START Quoted passage
# Recommendation for HCC Summer Mnt dest?



## WhiteSand (Nov 17, 2007)

We are planning a summer trip out West with a week of camping with the kids followed by a week at one of the HCC properties in Colorado or possiblly at Deer Valley. Do any of the other HCC members have recommendations on the best HCC properties for summer trips?  We don't golf much. We are interested in hiking, rafting, biking, swimming and lounging around.  I'd appreciate any input


----------



## oldkey (Nov 17, 2007)

*We like Keystone*

We drove this last summer from Minneapolis with the Explorer loaded and really enjoyed all the trails and fishing (Snake River). If true privacy and space matters, the Breckenridge Lodge can't be beat.

We're really partial to Summitt County.


----------



## Tedpilot (Nov 17, 2007)
END Quoted passage
Complete the following
**A.** From the forum thread on summer HCC mountain destinations, extract the passage starting with "We drove this" and going on through "Tedpilot (Nov 17, 2007)".
**B.** Extend the forum thread on summer HCC mountain destinations past the last line it shows.
The records are separate material and not part of the forum thread.
START Source material
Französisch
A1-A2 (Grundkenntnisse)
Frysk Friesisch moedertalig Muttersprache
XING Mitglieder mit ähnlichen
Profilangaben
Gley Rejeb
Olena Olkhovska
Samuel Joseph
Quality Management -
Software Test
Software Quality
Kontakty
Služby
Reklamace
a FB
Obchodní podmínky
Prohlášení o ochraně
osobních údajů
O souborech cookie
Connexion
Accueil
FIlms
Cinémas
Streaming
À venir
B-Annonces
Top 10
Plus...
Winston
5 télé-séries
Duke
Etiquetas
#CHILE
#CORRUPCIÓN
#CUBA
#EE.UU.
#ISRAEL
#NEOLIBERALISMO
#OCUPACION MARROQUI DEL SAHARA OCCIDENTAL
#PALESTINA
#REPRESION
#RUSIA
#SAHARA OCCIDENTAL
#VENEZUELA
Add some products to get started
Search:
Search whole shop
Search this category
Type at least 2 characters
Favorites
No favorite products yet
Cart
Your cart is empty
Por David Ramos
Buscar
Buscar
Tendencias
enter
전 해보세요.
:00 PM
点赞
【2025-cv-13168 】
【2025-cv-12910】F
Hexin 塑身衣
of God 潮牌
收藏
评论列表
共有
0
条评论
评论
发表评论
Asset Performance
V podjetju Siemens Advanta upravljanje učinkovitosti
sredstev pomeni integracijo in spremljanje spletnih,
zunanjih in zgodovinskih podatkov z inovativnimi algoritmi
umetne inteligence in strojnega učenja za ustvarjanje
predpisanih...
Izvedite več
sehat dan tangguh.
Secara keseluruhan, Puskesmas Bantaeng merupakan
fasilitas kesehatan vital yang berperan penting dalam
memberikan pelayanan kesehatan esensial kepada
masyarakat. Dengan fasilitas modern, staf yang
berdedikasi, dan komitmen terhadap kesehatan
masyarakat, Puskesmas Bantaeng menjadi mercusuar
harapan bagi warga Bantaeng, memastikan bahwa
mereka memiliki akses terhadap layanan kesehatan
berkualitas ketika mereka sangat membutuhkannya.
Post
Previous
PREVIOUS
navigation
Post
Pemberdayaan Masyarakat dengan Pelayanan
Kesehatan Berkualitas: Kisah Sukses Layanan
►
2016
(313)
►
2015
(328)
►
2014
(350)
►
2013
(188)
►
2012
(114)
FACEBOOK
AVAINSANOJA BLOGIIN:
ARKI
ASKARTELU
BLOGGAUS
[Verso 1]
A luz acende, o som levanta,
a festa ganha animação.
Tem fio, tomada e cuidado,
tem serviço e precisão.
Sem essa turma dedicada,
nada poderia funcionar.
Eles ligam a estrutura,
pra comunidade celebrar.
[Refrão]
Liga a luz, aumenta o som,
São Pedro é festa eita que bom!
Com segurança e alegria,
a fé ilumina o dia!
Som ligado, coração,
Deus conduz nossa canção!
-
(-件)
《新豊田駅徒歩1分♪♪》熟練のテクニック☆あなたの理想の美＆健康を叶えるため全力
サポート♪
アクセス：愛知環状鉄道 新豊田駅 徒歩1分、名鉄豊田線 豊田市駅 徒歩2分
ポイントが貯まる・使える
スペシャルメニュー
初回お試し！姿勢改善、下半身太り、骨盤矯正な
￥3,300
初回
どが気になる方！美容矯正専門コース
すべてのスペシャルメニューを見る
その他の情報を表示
END Source material
Solved problems
**A.**
We drove this last summer from Minneapolis with the Explorer loaded and really enjoyed all the trails and fishing (Snake River). If true privacy and space matters, the Breckenridge Lodge can't be beat.

We're really partial to Summitt County.


----------



## Tedpilot (Nov 17, 2007)

**B.**
Steamboat has an excellent small town atmosphere and the lake above it is picturesque.  There is ample camping there, rental boats, etc...  The HCC unit, located on the ski mountain would provide you excellent access to the mountain for summer activities.  The gondola runs during the summer and provides an excellent vertical advantage for long hikes and bike rides down the mountain.  The town also has hot springs pool for swimming which is a treat.  The yampa swings through there and provides great fishing too.  Whitewater rafting may be difficult in many parts of the state during certain times given the water run off from the mountains.  Steamboat though gets into the tubing quite a bit which is fun.

I'd also consider Copper Mountain.  A paid shuttle will take you to the top of Vail pass where you can ride all the way downhill into Copper and into Frisco on a paved path.  Of course, from anywhere in summit you can do this.

The town of Breckenridge is by far the most beautiful.  The lodge feels private but is actually right in town.  The golf course unit is very nice as well and located in an area that provides direct trail access too.  There are many excellent hiking and biking trails throughout the area, particularly to the south of town.  An abosulte must is Lower Mohawk Lake & Continental Falls.  Bring your camera, plenty of water and start early as it takes about two hours to make the upper lake at a reasonable strolling pace.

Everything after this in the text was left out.